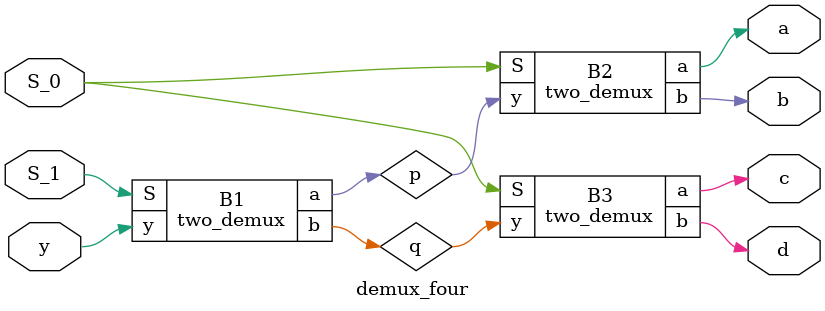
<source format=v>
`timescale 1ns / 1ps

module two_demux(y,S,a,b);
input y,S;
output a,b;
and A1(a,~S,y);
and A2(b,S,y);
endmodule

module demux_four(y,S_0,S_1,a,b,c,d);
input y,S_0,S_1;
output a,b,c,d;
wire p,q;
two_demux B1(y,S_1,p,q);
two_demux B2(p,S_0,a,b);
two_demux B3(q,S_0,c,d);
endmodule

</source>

______________________________

Each line of the records above must be repeated exactly, but no picture belongs in the copy.

<source format=v>
`timescale 1ns / 1ps

module two_demux(y,S,a,b);
input y,S;
output a,b;
and A1(a,~S,y);
and A2(b,S,y);
endmodule

module demux_four(y,S_0,S_1,a,b,c,d);
input y,S_0,S_1;
output a,b,c,d;
wire p,q;
two_demux B1(y,S_1,p,q);
two_demux B2(p,S_0,a,b);
two_demux B3(q,S_0,c,d);
endmodule

</source>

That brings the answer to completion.